The C4 plants have evolved to compensate for the deficiencies faced by the C3 plants. The bindle-sheath and mesophyll cells in the leaves of C4 plants are involved in photosynthesis. The C4 plants also utilize Calvin cycle; however, a few reactions precede the CO2 fixation by Calvin cycle. The assimilation of CO2 occurs by the Hatch Slack pathway by 4 carbon intermediate (Ehleringer, Cerling, & Helliker, 1997). The First reaction involves condensation of CO2 with Phosphenol pyruvate to form a 4-C sugar called Oxaloacetate that is catalyzed by phosphoenolpyruvate carboxylase. The oxaloacetate gets reduced to malate by the enzyme malate dehydrogenase. The malate molecules enter the bundle sheath cells. CO2 is released from the malate by the enzyme malic enzyme resulting in the formation of pyruvate. The CO2 that is released in the bundle sheath cells undergoes the Calvin cycle to react with Ribulose 1,5 bisphosphate and further on. Pyruvate is returned to mesophyll cells to carry on the cycle. Since the bundle sheath cells do not have oxygen, there is no scope for photorespiration (Ehleringer, Cerling, & Helliker, 1997). The enzyme involved with carbon fixation, PEP carboxylase, has a very high affinity for CO2 that allows photosynthesis to occur at low CO2 concentration and requires little opening of stomata. This prevents water loss from the C4 plants. This allows the C4 plants to grown and survive in dry climate. The evolution of the C4 plants is an energy expensive process as it utilizes more ATP molecules than C3 plants (Rawsthorne, 1992).

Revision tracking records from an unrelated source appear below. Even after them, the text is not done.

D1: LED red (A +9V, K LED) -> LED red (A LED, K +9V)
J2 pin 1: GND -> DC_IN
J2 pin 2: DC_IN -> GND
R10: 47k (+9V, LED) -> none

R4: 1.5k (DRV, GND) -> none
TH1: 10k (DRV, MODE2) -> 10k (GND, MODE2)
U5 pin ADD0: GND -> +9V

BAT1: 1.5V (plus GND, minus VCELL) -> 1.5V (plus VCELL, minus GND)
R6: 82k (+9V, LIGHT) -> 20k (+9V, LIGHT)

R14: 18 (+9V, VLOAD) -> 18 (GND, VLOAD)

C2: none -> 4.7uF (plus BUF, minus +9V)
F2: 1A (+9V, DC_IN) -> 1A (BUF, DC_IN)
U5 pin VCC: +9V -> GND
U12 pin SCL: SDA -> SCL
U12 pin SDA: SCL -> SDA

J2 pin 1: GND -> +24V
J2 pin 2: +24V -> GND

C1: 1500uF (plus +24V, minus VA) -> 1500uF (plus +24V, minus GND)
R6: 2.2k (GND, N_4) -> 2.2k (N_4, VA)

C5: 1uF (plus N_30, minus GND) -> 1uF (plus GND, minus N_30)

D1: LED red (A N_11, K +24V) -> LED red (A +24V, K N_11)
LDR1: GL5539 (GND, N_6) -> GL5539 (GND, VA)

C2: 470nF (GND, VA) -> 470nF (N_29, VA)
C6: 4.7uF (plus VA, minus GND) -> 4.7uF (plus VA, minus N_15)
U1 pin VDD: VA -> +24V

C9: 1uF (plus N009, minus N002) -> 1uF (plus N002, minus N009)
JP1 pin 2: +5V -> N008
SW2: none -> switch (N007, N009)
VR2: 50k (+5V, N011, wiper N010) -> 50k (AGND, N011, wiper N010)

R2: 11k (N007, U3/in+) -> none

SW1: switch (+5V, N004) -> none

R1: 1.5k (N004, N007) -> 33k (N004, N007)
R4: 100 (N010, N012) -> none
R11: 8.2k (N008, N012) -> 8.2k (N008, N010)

The C3 plants have existed for a long time and evolution of C4 plants occurred to adapt to higher temperatures and environmental dryness. C4 plants offer a more efficient photosynthetic capacity and water utilization than the C plants. Studies are also being carried to incorporate the C4 photosynthetic machinery into C3 plant to provide for the growing food demand in the world. (Gowik & Westhoff 2011).
Figure 1. A schematic representation of C3 and C4 photosynthesis. (Wang, Guo, Li & Zhang, 2011)
References
Dey, P.M., & Harborne, J.B. Plant Biochemistry Book (1997) Academic Press.
Ehleringer, J. R., Cerling, T. E., & Helliker, B. R. (1997). C4 photosynthesis, atmospheric CO2, and climate. Oecologia, 112(3), 285-299.
Gowik, U., & Westhoff, P. (2011). The path from C3 to C4 photosynthesis. Plant Physiology, 155(1), 56-63.
Lehninger Principles of Biochemistry Book (Jun 2008) by Albert Lehninger, David L. Nelson, Michael M. Cox. Worth Publishers 3rd Ed.
Rawsthorne S (1992). Towards an understanding of C3-C4 photosynthesis. Essays Biochem. 27: 135-46.
Wang, C., Guo, L., Li, Y., & Wang, Z. (2012). Systematic comparison of C3 and C4 plants based on metabolic network analysis. BMC systems biology, 6(Suppl 2), S9.